Felipe P.A Cohen1, Elisabete S. Braga2, Vitor G. Chiozzini2 and Estela M. Plastino1
1Departamento de Botânica, Instituto de Biociências, Universidade de São Paulo, Rua do Matão 277, 05508-090 São Paulo, Brasil
2Instituto Oceanográfico da Universidade de São Paulo, Praça do Oceanográfico 191, 05508-120 São Paulo, Brasil
We set a total of four systems, each on composed by a black-cylindric fish tank (45 L) in recirculation with a white-rectangular alga tank (20 L), filled with synthetic seawater, for 91 days. Alga tanks were stocked with 38 g of female gametophytes (Gracilariopsis tenuifrons) and fish tanks with 80 individuals (Amphiprion percula; ~39.0 mg.ind.-1). Photosynthetically active radiation was ~100 μmol photons.m−2.s−1 (12h light.d-1). Fish were fed twice a day and tanks were siphoned three times a week to remove particulate solids. Partial water change (PWC) was done when tanks showed higher values of measured nutrients. Mean values for salinity, temperature and pH were 35 ± 1, 25.9 ± 0.6 °C, and 8.07 ± 0.23, respectively. Mean value of NH4-N was 0.01 ± 0.00 mg.L-1. NO2-N showed an increase in the first 40 days, reaching 2.0 ± 1.0 mg.L-1, but followed by a fast decrease, reaching a mean of 0.2 ± 0.2 mg.L-1 until the end.
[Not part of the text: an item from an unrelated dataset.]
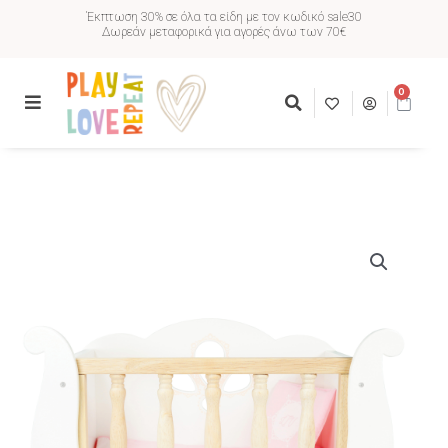
Έκπτωση 30% σε όλα τα είδη με τον κωδικό sale30
Δωρεάν μεταφορικά για αγορές άνω των 70€
0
NO3-N and PO4-P accumulated, reaching a mean of 16.6 ± 4.4 mg.L-1 and 4.9 ± 1.3 mg.L–1, respectively. Gp. tenuifrons showed a constant growth, reaching a mean mass of 131.3 ± 31.3 g (mean growth rate of 1.4 ± 0.8 %.d-1). Fish reached commercial size (498 ± 49 mg) with 97 ± 2% of survival. We did eight PWC per tank, resulting in a production of ~7 fish per kg of commercial salt. Using Gp. tenuifrons may be an opportunity to reduce effluent and to increase profitability in marine ornamental fish aquaculture. FAPESP 2019/09269-9.